FARGO, N.D. (AP) — The North Dakota Board of Higher Education said Thursday that university presidents and system leaders should have the flexibility to decide what to do about President Joe Biden's COVID-19 vaccine mandate.

The board voted to support the idea after a 90-minute discussion that included pleas from presidents of the state's two research institutions who said they could lose tens of millions of dollars in federal contracts if they didn't comply with Biden's requirements. A couple of board members wanted to table the resolution because they thought it was too broad.

The vaccine mandate covers people who work with federal contractors and their subcontractors, as well as support staff in areas such as billing, human resources and custodial services, according to board attorney Eric Olson, who issued an 11-page memorandum on the potential impact of the mandate.

Biden's order has convinced colleges across the country to announce vaccine requirements. Some have interpreted the directive as a campus-wide mandate, while Olson said the new rules apply to some student employees but not students in general.

Most people who participated in the virtual board meeting, including Olson, agreed there are a lot of unanswered questions about the federal mandate. However, campus leaders said the resolution was urgent in order to meet Biden's Dec. 8 deadline, in part because of the time it takes for people to become fully vaccinated.
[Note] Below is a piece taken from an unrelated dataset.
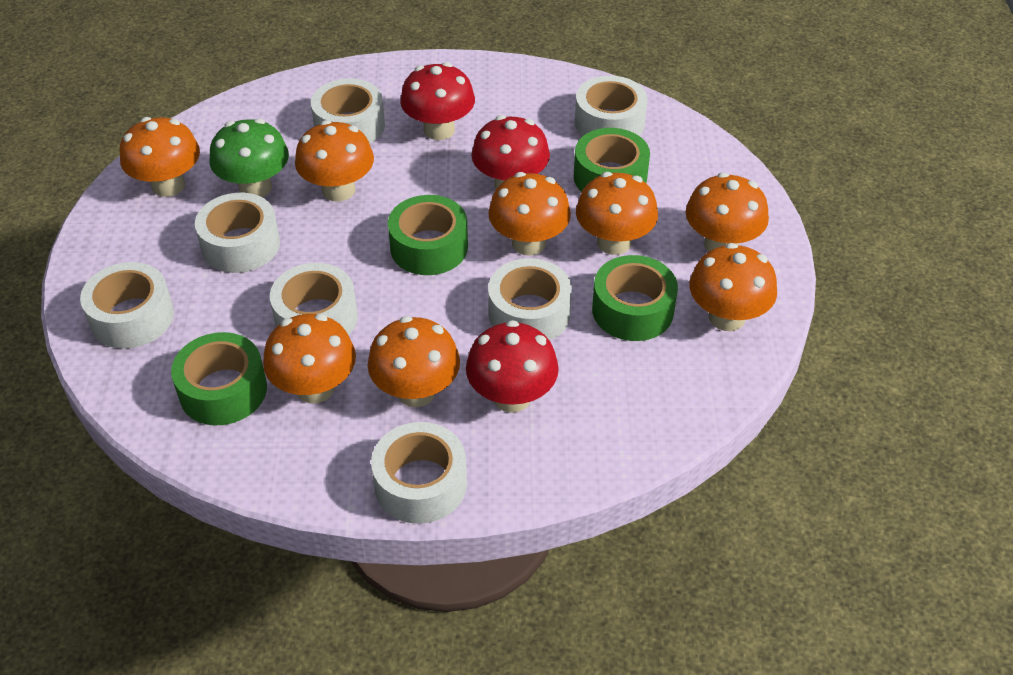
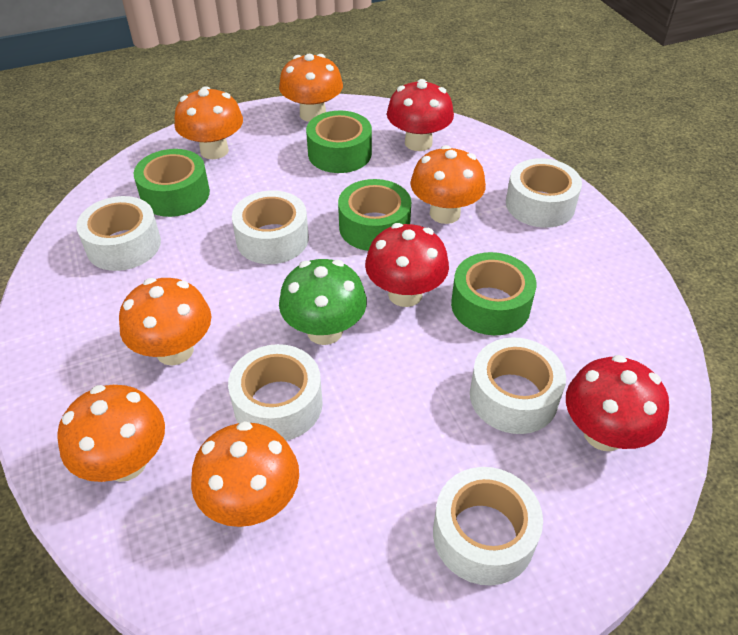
orange mushroom: 8 -> 6
white tape: 7 -> 6

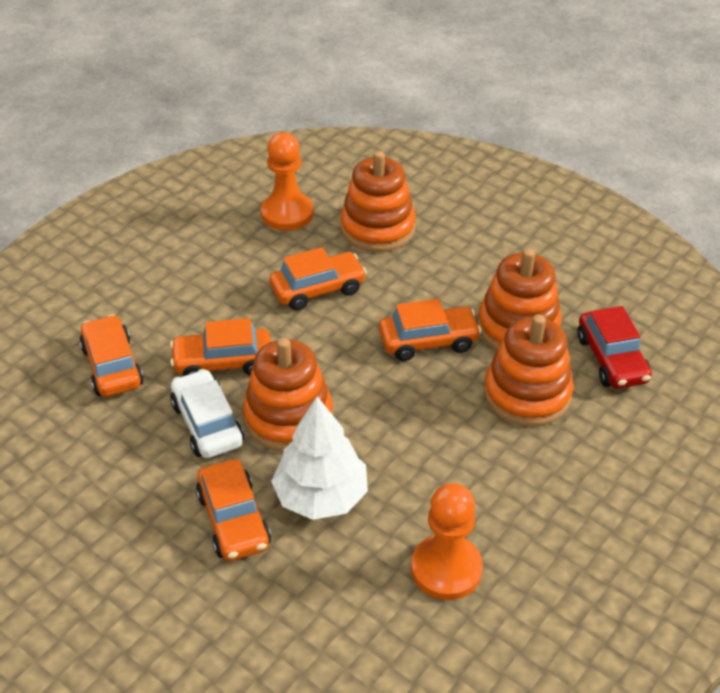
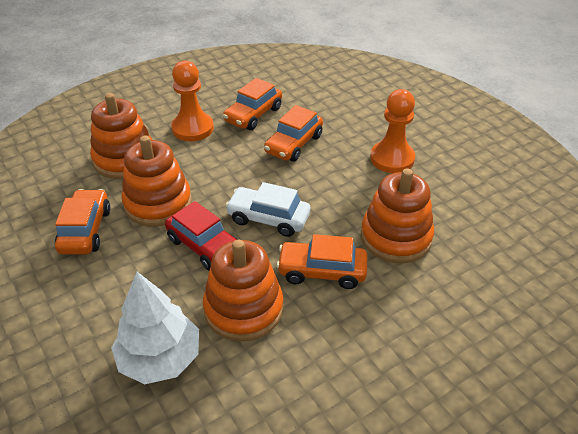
orange car: 5 -> 4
Then there's the money. University of North Dakota President Andrew Armacost said the Grand Forks college is at risk of losing from $11 to $20 million. The dean of UND's medical school, Dr. Joshua Wynne, said the prospect of losing funds “is very real.” Olson added that UND has already received an inquiry from a federal contractor.

Nick Hacker and fellow board member Danita Bye voted against the resolution. Hacker said “with the goalposts so far apart and so much uncertainty” he believed it was a good idea to await further developments, including legal action by North Dakota Attorney General Wayne Stenehjem, whose spokeswoman had no comment Thursday.

“I think it could have been written in a much more narrower scope with more of a minimalist approach than a broad blanket approach that this resolution takes,” Hacker said.

Wynne said the resolution was “intentionally ambiguous” to allow presidents flexibility “to be as surgical as need be, depending upon their circumstances.” He said it doesn't “command them” to do anything.